(Opgeslagen vermeldingen)
=-=-=-=-=

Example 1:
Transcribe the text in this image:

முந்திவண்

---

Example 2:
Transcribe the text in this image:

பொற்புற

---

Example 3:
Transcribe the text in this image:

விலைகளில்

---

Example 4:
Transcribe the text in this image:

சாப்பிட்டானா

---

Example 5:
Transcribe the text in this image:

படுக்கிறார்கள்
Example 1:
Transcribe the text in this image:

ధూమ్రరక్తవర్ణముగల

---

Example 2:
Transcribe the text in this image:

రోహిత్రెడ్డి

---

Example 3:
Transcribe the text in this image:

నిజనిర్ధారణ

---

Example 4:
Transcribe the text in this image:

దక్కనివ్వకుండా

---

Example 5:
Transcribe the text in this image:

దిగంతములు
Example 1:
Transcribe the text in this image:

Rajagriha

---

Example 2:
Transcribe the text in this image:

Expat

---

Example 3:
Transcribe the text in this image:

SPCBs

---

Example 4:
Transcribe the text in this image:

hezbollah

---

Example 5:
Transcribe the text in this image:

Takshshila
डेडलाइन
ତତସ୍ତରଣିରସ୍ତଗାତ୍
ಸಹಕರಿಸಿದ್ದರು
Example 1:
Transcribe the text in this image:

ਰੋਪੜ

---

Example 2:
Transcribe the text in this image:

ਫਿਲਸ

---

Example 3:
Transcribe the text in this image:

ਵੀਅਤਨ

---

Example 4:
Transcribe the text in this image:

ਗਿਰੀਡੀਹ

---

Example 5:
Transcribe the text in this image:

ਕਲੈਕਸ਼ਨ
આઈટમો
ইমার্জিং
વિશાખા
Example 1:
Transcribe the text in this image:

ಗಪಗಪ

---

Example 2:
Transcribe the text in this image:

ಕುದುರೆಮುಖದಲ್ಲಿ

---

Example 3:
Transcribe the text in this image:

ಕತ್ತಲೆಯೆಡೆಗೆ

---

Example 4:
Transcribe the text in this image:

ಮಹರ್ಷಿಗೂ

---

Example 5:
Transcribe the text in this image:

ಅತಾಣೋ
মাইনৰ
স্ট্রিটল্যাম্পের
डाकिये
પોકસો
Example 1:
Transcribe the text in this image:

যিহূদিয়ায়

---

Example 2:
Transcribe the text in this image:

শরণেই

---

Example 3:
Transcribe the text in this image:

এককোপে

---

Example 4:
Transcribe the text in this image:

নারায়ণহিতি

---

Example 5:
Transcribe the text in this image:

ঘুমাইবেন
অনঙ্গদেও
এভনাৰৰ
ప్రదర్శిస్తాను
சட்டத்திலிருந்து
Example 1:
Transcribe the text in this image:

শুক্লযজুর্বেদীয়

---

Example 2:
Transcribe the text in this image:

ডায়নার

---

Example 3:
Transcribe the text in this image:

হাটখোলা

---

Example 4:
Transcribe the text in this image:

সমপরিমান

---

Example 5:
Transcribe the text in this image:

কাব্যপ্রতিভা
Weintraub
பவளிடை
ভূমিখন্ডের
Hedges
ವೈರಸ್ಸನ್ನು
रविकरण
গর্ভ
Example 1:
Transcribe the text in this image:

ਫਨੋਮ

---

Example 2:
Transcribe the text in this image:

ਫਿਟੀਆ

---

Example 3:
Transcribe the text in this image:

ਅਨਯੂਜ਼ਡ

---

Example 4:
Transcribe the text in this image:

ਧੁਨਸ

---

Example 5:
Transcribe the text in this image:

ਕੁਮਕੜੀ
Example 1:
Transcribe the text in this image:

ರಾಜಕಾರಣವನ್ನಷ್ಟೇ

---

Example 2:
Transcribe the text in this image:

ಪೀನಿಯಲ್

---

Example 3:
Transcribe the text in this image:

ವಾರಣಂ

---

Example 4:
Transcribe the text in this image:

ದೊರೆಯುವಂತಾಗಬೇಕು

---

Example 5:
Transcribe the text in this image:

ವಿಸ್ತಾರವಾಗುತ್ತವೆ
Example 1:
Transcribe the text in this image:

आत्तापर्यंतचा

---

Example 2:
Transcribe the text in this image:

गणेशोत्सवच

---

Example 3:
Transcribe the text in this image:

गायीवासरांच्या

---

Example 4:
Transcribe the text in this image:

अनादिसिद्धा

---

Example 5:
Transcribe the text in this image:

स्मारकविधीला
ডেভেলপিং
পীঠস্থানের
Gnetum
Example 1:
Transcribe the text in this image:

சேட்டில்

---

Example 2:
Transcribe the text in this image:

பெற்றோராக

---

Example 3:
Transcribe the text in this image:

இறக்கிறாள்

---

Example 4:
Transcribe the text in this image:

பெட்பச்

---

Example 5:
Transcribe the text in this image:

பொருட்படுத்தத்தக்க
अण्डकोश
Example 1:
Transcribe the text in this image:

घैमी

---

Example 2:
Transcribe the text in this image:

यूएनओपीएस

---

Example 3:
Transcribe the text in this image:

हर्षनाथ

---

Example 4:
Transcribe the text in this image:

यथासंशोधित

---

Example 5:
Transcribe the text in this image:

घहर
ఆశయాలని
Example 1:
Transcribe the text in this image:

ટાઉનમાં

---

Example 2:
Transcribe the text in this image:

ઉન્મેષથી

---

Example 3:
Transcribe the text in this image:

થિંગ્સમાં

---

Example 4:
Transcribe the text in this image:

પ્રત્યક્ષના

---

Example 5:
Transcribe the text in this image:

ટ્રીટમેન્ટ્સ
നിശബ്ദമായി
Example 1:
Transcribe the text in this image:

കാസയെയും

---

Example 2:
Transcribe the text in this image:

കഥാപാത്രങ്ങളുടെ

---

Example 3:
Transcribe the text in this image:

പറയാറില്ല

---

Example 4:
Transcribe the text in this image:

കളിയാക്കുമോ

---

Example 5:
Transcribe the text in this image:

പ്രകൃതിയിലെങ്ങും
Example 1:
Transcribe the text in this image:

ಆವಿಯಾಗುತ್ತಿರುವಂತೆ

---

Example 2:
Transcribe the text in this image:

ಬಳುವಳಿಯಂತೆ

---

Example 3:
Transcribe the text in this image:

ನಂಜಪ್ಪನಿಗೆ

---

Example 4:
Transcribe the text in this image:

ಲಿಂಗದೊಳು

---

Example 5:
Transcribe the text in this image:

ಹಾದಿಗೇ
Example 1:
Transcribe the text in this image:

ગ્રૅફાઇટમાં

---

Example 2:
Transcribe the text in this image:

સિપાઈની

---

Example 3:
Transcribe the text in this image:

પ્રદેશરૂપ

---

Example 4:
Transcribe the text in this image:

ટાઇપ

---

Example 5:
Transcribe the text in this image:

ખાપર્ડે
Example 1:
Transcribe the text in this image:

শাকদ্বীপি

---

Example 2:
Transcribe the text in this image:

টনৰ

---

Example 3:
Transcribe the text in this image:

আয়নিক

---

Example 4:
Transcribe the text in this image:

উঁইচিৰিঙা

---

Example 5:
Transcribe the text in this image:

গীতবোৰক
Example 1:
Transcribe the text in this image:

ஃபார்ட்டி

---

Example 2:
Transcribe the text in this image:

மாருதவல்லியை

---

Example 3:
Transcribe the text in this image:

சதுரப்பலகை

=-=-=-=-=

▶ TAAKOMSCHRIJVING:
Geef alle vermeldingen hierboven weer als een Markdown-tabel met de kolommen Nr en Vermelding. Zet in elke rij het rijnummer en één regel, en laat lege regels weg.

▶ UITVOER:
| Nr | Vermelding |
|---|---|
| 1 | Example 1: |
| 2 | Transcribe the text in this image: |
| 3 | முந்திவண் |
| 4 | --- |
| 5 | Example 2: |
| 6 | Transcribe the text in this image: |
| 7 | பொற்புற |
| 8 | --- |
| 9 | Example 3: |
| 10 | Transcribe the text in this image: |
| 11 | விலைகளில் |
| 12 | --- |
| 13 | Example 4: |
| 14 | Transcribe the text in this image: |
| 15 | சாப்பிட்டானா |
| 16 | --- |
| 17 | Example 5: |
| 18 | Transcribe the text in this image: |
| 19 | படுக்கிறார்கள் |
| 20 | Example 1: |
| 21 | Transcribe the text in this image: |
| 22 | ధూమ్రరక్తవర్ణముగల |
| 23 | --- |
| 24 | Example 2: |
| 25 | Transcribe the text in this image: |
| 26 | రోహిత్రెడ్డి |
| 27 | --- |
| 28 | Example 3: |
| 29 | Transcribe the text in this image: |
| 30 | నిజనిర్ధారణ |
| 31 | --- |
| 32 | Example 4: |
| 33 | Transcribe the text in this image: |
| 34 | దక్కనివ్వకుండా |
| 35 | --- |
| 36 | Example 5: |
| 37 | Transcribe the text in this image: |
| 38 | దిగంతములు |
| 39 | Example 1: |
| 40 | Transcribe the text in this image: |
| 41 | Rajagriha |
| 42 | --- |
| 43 | Example 2: |
| 44 | Transcribe the text in this image: |
| 45 | Expat |
| 46 | --- |
| 47 | Example 3: |
| 48 | Transcribe the text in this image: |
| 49 | SPCBs |
| 50 | --- |
| 51 | Example 4: |
| 52 | Transcribe the text in this image: |
| 53 | hezbollah |
| 54 | --- |
| 55 | Example 5: |
| 56 | Transcribe the text in this image: |
| 57 | Takshshila |
| 58 | डेडलाइन |
| 59 | ତତସ୍ତରଣିରସ୍ତଗାତ୍ |
| 60 | ಸಹಕರಿಸಿದ್ದರು |
| 61 | Example 1: |
| 62 | Transcribe the text in this image: |
| 63 | ਰੋਪੜ |
| 64 | --- |
| 65 | Example 2: |
| 66 | Transcribe the text in this image: |
| 67 | ਫਿਲਸ |
| 68 | --- |
| 69 | Example 3: |
| 70 | Transcribe the text in this image: |
| 71 | ਵੀਅਤਨ |
| 72 | --- |
| 73 | Example 4: |
| 74 | Transcribe the text in this image: |
| 75 | ਗਿਰੀਡੀਹ |
| 76 | --- |
| 77 | Example 5: |
| 78 | Transcribe the text in this image: |
| 79 | ਕਲੈਕਸ਼ਨ |
| 80 | આઈટમો |
| 81 | ইমার্জিং |
| 82 | વિશાખા |
| 83 | Example 1: |
| 84 | Transcribe the text in this image: |
| 85 | ಗಪಗಪ |
| 86 | --- |
| 87 | Example 2: |
| 88 | Transcribe the text in this image: |
| 89 | ಕುದುರೆಮುಖದಲ್ಲಿ |
| 90 | --- |
| 91 | Example 3: |
| 92 | Transcribe the text in this image: |
| 93 | ಕತ್ತಲೆಯೆಡೆಗೆ |
| 94 | --- |
| 95 | Example 4: |
| 96 | Transcribe the text in this image: |
| 97 | ಮಹರ್ಷಿಗೂ |
| 98 | --- |
| 99 | Example 5: |
| 100 | Transcribe the text in this image: |
| 101 | ಅತಾಣೋ |
| 102 | মাইনৰ |
| 103 | স্ট্রিটল্যাম্পের |
| 104 | डाकिये |
| 105 | પોકસો |
| 106 | Example 1: |
| 107 | Transcribe the text in this image: |
| 108 | যিহূদিয়ায় |
| 109 | --- |
| 110 | Example 2: |
| 111 | Transcribe the text in this image: |
| 112 | শরণেই |
| 113 | --- |
| 114 | Example 3: |
| 115 | Transcribe the text in this image: |
| 116 | এককোপে |
| 117 | --- |
| 118 | Example 4: |
| 119 | Transcribe the text in this image: |
| 120 | নারায়ণহিতি |
| 121 | --- |
| 122 | Example 5: |
| 123 | Transcribe the text in this image: |
| 124 | ঘুমাইবেন |
| 125 | অনঙ্গদেও |
| 126 | এভনাৰৰ |
| 127 | ప్రదర్శిస్తాను |
| 128 | சட்டத்திலிருந்து |
| 129 | Example 1: |
| 130 | Transcribe the text in this image: |
| 131 | শুক্লযজুর্বেদীয় |
| 132 | --- |
| 133 | Example 2: |
| 134 | Transcribe the text in this image: |
| 135 | ডায়নার |
| 136 | --- |
| 137 | Example 3: |
| 138 | Transcribe the text in this image: |
| 139 | হাটখোলা |
| 140 | --- |
| 141 | Example 4: |
| 142 | Transcribe the text in this image: |
| 143 | সমপরিমান |
| 144 | --- |
| 145 | Example 5: |
| 146 | Transcribe the text in this image: |
| 147 | কাব্যপ্রতিভা |
| 148 | Weintraub |
| 149 | பவளிடை |
| 150 | ভূমিখন্ডের |
| 151 | Hedges |
| 152 | ವೈರಸ್ಸನ್ನು |
| 153 | रविकरण |
| 154 | গর্ভ |
| 155 | Example 1: |
| 156 | Transcribe the text in this image: |
| 157 | ਫਨੋਮ |
| 158 | --- |
| 159 | Example 2: |
| 160 | Transcribe the text in this image: |
| 161 | ਫਿਟੀਆ |
| 162 | --- |
| 163 | Example 3: |
| 164 | Transcribe the text in this image: |
| 165 | ਅਨਯੂਜ਼ਡ |
| 166 | --- |
| 167 | Example 4: |
| 168 | Transcribe the text in this image: |
| 169 | ਧੁਨਸ |
| 170 | --- |
| 171 | Example 5: |
| 172 | Transcribe the text in this image: |
| 173 | ਕੁਮਕੜੀ |
| 174 | Example 1: |
| 175 | Transcribe the text in this image: |
| 176 | ರಾಜಕಾರಣವನ್ನಷ್ಟೇ |
| 177 | --- |
| 178 | Example 2: |
| 179 | Transcribe the text in this image: |
| 180 | ಪೀನಿಯಲ್ |
| 181 | --- |
| 182 | Example 3: |
| 183 | Transcribe the text in this image: |
| 184 | ವಾರಣಂ |
| 185 | --- |
| 186 | Example 4: |
| 187 | Transcribe the text in this image: |
| 188 | ದೊರೆಯುವಂತಾಗಬೇಕು |
| 189 | --- |
| 190 | Example 5: |
| 191 | Transcribe the text in this image: |
| 192 | ವಿಸ್ತಾರವಾಗುತ್ತವೆ |
| 193 | Example 1: |
| 194 | Transcribe the text in this image: |
| 195 | आत्तापर्यंतचा |
| 196 | --- |
| 197 | Example 2: |
| 198 | Transcribe the text in this image: |
| 199 | गणेशोत्सवच |
| 200 | --- |
| 201 | Example 3: |
| 202 | Transcribe the text in this image: |
| 203 | गायीवासरांच्या |
| 204 | --- |
| 205 | Example 4: |
| 206 | Transcribe the text in this image: |
| 207 | अनादिसिद्धा |
| 208 | --- |
| 209 | Example 5: |
| 210 | Transcribe the text in this image: |
| 211 | स्मारकविधीला |
| 212 | ডেভেলপিং |
| 213 | পীঠস্থানের |
| 214 | Gnetum |
| 215 | Example 1: |
| 216 | Transcribe the text in this image: |
| 217 | சேட்டில் |
| 218 | --- |
| 219 | Example 2: |
| 220 | Transcribe the text in this image: |
| 221 | பெற்றோராக |
| 222 | --- |
| 223 | Example 3: |
| 224 | Transcribe the text in this image: |
| 225 | இறக்கிறாள் |
| 226 | --- |
| 227 | Example 4: |
| 228 | Transcribe the text in this image: |
| 229 | பெட்பச் |
| 230 | --- |
| 231 | Example 5: |
| 232 | Transcribe the text in this image: |
| 233 | பொருட்படுத்தத்தக்க |
| 234 | अण्डकोश |
| 235 | Example 1: |
| 236 | Transcribe the text in this image: |
| 237 | घैमी |
| 238 | --- |
| 239 | Example 2: |
| 240 | Transcribe the text in this image: |
| 241 | यूएनओपीएस |
| 242 | --- |
| 243 | Example 3: |
| 244 | Transcribe the text in this image: |
| 245 | हर्षनाथ |
| 246 | --- |
| 247 | Example 4: |
| 248 | Transcribe the text in this image: |
| 249 | यथासंशोधित |
| 250 | --- |
| 251 | Example 5: |
| 252 | Transcribe the text in this image: |
| 253 | घहर |
| 254 | ఆశయాలని |
| 255 | Example 1: |
| 256 | Transcribe the text in this image: |
| 257 | ટાઉનમાં |
| 258 | --- |
| 259 | Example 2: |
| 260 | Transcribe the text in this image: |
| 261 | ઉન્મેષથી |
| 262 | --- |
| 263 | Example 3: |
| 264 | Transcribe the text in this image: |
| 265 | થિંગ્સમાં |
| 266 | --- |
| 267 | Example 4: |
| 268 | Transcribe the text in this image: |
| 269 | પ્રત્યક્ષના |
| 270 | --- |
| 271 | Example 5: |
| 272 | Transcribe the text in this image: |
| 273 | ટ્રીટમેન્ટ્સ |
| 274 | നിശബ്ദമായി |
| 275 | Example 1: |
| 276 | Transcribe the text in this image: |
| 277 | കാസയെയും |
| 278 | --- |
| 279 | Example 2: |
| 280 | Transcribe the text in this image: |
| 281 | കഥാപാത്രങ്ങളുടെ |
| 282 | --- |
| 283 | Example 3: |
| 284 | Transcribe the text in this image: |
| 285 | പറയാറില്ല |
| 286 | --- |
| 287 | Example 4: |
| 288 | Transcribe the text in this image: |
| 289 | കളിയാക്കുമോ |
| 290 | --- |
| 291 | Example 5: |
| 292 | Transcribe the text in this image: |
| 293 | പ്രകൃതിയിലെങ്ങും |
| 294 | Example 1: |
| 295 | Transcribe the text in this image: |
| 296 | ಆವಿಯಾಗುತ್ತಿರುವಂತೆ |
| 297 | --- |
| 298 | Example 2: |
| 299 | Transcribe the text in this image: |
| 300 | ಬಳುವಳಿಯಂತೆ |
| 301 | --- |
| 302 | Example 3: |
| 303 | Transcribe the text in this image: |
| 304 | ನಂಜಪ್ಪನಿಗೆ |
| 305 | --- |
| 306 | Example 4: |
| 307 | Transcribe the text in this image: |
| 308 | ಲಿಂಗದೊಳು |
| 309 | --- |
| 310 | Example 5: |
| 311 | Transcribe the text in this image: |
| 312 | ಹಾದಿಗೇ |
| 313 | Example 1: |
| 314 | Transcribe the text in this image: |
| 315 | ગ્રૅફાઇટમાં |
| 316 | --- |
| 317 | Example 2: |
| 318 | Transcribe the text in this image: |
| 319 | સિપાઈની |
| 320 | --- |
| 321 | Example 3: |
| 322 | Transcribe the text in this image: |
| 323 | પ્રદેશરૂપ |
| 324 | --- |
| 325 | Example 4: |
| 326 | Transcribe the text in this image: |
| 327 | ટાઇપ |
| 328 | --- |
| 329 | Example 5: |
| 330 | Transcribe the text in this image: |
| 331 | ખાપર્ડે |
| 332 | Example 1: |
| 333 | Transcribe the text in this image: |
| 334 | শাকদ্বীপি |
| 335 | --- |
| 336 | Example 2: |
| 337 | Transcribe the text in this image: |
| 338 | টনৰ |
| 339 | --- |
| 340 | Example 3: |
| 341 | Transcribe the text in this image: |
| 342 | আয়নিক |
| 343 | --- |
| 344 | Example 4: |
| 345 | Transcribe the text in this image: |
| 346 | উঁইচিৰিঙা |
| 347 | --- |
| 348 | Example 5: |
| 349 | Transcribe the text in this image: |
| 350 | গীতবোৰক |
| 351 | Example 1: |
| 352 | Transcribe the text in this image: |
| 353 | ஃபார்ட்டி |
| 354 | --- |
| 355 | Example 2: |
| 356 | Transcribe the text in this image: |
| 357 | மாருதவல்லியை |
| 358 | --- |
| 359 | Example 3: |
| 360 | Transcribe the text in this image: |
| 361 | சதுரப்பலகை |